----- TASK MATERIAL -----

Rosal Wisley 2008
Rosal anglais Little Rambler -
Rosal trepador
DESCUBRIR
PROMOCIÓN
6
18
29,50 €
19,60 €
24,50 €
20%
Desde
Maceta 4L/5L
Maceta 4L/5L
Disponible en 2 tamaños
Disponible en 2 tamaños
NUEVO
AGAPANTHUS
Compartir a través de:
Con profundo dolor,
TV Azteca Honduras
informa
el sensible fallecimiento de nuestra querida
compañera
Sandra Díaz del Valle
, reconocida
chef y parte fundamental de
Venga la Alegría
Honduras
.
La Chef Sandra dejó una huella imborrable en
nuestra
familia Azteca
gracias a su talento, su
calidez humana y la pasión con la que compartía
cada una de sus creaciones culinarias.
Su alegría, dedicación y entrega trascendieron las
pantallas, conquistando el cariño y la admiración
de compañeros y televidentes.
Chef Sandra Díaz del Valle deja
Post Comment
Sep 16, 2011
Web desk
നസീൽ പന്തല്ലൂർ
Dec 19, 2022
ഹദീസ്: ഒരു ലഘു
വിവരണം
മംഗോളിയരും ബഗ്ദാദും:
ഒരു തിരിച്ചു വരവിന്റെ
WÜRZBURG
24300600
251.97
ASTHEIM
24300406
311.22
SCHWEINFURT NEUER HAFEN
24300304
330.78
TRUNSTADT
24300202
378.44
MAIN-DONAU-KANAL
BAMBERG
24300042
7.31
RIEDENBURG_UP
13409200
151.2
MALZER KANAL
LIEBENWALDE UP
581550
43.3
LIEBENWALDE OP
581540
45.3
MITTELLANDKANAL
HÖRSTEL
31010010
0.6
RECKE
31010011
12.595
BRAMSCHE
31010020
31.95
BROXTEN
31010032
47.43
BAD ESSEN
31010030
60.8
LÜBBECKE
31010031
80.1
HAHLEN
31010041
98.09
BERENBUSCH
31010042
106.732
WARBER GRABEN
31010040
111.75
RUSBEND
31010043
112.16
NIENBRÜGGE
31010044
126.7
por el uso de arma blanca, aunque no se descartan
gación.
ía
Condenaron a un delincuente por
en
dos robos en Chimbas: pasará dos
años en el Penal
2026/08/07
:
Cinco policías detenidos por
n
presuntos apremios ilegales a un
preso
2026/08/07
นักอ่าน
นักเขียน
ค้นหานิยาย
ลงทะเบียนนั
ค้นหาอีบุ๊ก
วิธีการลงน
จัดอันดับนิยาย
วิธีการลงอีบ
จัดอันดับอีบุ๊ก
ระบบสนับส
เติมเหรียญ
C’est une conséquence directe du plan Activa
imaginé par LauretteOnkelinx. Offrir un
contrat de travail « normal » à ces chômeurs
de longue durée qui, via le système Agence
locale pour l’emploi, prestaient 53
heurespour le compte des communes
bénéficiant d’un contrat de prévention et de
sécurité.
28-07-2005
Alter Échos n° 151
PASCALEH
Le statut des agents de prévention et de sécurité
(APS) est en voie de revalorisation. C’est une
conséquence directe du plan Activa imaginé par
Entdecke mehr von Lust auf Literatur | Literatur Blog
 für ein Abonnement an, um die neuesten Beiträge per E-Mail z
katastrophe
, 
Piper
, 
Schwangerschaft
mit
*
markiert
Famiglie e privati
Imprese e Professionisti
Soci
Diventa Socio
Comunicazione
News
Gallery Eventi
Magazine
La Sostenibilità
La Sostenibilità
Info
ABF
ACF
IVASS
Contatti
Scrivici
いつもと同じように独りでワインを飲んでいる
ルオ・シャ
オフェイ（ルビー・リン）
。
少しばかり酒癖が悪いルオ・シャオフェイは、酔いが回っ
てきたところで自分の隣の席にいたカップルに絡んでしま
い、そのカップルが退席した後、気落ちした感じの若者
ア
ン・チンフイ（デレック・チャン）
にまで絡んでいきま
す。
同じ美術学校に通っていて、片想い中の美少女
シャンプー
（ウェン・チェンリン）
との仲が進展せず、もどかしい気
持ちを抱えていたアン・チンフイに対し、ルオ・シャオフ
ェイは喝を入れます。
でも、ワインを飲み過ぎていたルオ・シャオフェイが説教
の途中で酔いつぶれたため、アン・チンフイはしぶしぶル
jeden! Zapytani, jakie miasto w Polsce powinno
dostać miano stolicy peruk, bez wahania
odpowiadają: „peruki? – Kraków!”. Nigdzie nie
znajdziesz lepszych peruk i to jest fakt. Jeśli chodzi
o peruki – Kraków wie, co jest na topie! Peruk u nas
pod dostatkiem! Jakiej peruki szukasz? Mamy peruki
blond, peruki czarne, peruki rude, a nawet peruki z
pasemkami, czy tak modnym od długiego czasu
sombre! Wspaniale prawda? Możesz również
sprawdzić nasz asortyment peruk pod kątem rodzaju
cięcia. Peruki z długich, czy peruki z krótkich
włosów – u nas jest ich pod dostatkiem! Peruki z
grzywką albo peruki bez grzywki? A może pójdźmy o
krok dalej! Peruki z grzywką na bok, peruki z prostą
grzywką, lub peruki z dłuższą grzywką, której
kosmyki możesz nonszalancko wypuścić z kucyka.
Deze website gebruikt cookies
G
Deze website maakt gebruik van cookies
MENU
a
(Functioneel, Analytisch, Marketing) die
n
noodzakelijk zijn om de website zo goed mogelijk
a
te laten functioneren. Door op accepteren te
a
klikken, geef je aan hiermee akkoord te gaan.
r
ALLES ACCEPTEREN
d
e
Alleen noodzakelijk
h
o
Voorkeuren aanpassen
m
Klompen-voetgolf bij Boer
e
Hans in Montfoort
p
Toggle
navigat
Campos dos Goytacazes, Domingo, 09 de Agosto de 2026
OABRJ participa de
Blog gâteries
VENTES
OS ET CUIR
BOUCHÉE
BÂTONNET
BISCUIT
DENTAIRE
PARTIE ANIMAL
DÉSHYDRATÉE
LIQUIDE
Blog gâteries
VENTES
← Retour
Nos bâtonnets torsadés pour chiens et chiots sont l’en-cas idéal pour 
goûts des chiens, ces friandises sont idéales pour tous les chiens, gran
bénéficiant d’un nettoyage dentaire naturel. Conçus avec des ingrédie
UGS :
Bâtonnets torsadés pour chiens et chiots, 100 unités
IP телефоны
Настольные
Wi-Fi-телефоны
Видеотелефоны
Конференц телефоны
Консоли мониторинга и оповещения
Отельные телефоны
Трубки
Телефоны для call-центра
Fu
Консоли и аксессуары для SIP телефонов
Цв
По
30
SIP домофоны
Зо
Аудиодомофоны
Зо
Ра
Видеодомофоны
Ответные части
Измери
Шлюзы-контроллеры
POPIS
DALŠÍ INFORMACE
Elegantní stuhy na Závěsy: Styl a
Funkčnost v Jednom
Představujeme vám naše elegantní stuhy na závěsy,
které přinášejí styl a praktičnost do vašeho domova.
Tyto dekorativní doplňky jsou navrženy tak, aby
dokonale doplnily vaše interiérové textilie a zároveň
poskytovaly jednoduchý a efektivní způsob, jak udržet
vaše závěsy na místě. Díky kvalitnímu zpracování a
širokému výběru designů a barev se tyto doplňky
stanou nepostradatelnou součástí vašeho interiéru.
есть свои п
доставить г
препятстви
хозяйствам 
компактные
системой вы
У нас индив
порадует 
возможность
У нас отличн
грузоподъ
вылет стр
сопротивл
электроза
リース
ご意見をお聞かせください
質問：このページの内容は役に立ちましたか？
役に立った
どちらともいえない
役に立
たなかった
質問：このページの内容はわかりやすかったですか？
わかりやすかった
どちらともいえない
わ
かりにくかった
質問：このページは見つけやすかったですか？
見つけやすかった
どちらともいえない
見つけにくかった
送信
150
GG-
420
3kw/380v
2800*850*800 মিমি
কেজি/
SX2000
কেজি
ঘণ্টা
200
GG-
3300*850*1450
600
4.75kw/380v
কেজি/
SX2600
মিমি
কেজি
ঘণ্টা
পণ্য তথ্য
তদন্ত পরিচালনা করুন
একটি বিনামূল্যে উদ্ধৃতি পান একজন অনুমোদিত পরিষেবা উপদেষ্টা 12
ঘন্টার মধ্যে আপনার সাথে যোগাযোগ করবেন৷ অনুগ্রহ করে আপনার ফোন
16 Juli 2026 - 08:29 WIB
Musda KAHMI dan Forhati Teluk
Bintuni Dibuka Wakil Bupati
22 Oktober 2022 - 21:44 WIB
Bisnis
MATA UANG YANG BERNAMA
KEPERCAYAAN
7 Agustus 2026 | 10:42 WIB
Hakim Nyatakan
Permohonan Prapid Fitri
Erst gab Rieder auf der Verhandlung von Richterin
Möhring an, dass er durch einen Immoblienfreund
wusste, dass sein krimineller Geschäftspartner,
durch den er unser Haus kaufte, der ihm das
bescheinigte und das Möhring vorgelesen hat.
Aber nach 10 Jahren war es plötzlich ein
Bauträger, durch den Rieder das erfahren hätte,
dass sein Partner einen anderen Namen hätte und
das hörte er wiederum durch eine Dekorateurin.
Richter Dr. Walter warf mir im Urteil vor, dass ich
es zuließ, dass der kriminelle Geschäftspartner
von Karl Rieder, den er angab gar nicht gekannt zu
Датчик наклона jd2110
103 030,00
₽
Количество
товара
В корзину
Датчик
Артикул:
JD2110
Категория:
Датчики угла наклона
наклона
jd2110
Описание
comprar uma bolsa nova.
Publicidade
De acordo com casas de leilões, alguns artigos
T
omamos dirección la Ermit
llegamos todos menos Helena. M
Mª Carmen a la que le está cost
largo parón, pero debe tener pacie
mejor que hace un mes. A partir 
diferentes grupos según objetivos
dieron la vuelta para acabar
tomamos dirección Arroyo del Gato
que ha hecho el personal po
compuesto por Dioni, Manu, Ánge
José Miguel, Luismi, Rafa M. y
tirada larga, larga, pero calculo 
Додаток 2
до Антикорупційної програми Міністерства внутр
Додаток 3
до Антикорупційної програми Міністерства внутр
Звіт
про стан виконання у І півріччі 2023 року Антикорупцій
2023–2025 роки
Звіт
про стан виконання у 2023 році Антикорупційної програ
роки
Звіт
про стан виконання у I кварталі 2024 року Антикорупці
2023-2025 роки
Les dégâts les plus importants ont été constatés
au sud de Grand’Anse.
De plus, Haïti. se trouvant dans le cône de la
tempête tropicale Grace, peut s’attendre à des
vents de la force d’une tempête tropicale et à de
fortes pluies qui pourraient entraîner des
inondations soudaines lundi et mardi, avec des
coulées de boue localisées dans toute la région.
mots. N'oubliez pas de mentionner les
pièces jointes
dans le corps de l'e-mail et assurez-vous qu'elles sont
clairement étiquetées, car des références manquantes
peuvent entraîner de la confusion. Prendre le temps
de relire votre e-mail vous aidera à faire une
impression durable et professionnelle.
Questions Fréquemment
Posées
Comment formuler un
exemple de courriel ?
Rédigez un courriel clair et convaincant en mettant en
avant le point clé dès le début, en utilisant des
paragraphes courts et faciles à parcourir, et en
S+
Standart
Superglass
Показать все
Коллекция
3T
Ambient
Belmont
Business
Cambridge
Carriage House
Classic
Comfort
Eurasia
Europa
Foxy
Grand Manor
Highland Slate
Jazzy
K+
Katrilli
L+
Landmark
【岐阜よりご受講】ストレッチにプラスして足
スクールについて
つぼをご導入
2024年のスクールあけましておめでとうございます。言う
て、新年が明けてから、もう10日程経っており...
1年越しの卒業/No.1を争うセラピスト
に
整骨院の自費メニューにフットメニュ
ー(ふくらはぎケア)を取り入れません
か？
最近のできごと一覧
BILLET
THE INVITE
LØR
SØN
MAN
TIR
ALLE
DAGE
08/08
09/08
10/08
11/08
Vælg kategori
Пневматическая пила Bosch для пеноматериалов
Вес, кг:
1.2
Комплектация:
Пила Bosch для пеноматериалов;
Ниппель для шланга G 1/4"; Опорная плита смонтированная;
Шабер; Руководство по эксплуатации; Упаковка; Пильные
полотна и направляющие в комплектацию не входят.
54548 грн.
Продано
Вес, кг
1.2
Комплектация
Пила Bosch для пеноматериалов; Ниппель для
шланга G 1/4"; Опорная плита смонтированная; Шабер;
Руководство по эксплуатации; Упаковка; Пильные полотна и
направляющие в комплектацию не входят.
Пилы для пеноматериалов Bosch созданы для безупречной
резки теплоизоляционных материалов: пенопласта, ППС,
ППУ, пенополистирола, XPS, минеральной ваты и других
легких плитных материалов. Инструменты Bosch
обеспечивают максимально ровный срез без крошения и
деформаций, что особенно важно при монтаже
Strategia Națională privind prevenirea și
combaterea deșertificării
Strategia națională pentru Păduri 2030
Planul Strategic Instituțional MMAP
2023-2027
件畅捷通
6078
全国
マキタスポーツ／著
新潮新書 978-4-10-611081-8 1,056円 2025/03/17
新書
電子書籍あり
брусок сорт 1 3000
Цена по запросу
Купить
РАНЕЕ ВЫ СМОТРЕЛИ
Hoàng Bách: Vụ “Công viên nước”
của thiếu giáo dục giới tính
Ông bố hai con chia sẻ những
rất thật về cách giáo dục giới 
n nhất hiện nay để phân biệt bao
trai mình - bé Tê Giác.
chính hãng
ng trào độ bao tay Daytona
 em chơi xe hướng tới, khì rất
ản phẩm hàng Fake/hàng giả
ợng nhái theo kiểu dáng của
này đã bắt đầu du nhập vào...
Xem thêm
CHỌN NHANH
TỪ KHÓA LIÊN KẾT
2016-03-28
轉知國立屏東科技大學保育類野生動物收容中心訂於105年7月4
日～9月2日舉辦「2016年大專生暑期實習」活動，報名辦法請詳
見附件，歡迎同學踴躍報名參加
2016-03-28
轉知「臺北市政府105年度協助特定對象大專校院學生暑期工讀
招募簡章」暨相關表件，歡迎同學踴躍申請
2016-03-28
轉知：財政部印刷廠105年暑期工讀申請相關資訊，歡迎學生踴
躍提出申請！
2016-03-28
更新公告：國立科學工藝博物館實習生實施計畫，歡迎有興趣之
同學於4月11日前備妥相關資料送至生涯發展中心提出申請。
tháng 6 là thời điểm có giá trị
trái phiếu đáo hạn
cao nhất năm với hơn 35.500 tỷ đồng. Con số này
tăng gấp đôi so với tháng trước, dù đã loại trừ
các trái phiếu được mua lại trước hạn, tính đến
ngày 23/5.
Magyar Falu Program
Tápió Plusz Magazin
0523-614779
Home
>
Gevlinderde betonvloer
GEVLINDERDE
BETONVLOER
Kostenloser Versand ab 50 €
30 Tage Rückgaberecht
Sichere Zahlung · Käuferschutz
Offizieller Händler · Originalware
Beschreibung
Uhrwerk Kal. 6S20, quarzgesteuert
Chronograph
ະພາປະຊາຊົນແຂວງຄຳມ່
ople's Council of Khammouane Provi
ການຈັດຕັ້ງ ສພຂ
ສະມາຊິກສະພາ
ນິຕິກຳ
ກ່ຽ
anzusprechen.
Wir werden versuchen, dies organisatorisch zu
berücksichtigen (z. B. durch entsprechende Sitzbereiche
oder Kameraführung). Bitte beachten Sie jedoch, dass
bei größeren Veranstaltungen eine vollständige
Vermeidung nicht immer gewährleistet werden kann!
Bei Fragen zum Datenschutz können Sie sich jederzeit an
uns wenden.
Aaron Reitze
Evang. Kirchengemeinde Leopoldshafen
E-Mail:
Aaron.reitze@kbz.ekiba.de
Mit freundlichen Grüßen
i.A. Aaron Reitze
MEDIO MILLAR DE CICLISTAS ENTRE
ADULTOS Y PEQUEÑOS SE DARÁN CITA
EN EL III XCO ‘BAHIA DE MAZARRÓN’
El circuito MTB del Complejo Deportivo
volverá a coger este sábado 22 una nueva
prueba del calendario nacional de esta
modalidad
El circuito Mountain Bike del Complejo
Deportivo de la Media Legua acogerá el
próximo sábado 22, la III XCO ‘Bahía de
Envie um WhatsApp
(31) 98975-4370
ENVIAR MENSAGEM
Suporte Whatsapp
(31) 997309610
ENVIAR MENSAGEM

-----

#### ASSIGNMENT
Pull out each line of the records above that contains the string "Strategia", treating uppercase and lowercase as different.

#### OUTPUT BELOW
Strategia Națională privind prevenirea și
Strategia națională pentru Păduri 2030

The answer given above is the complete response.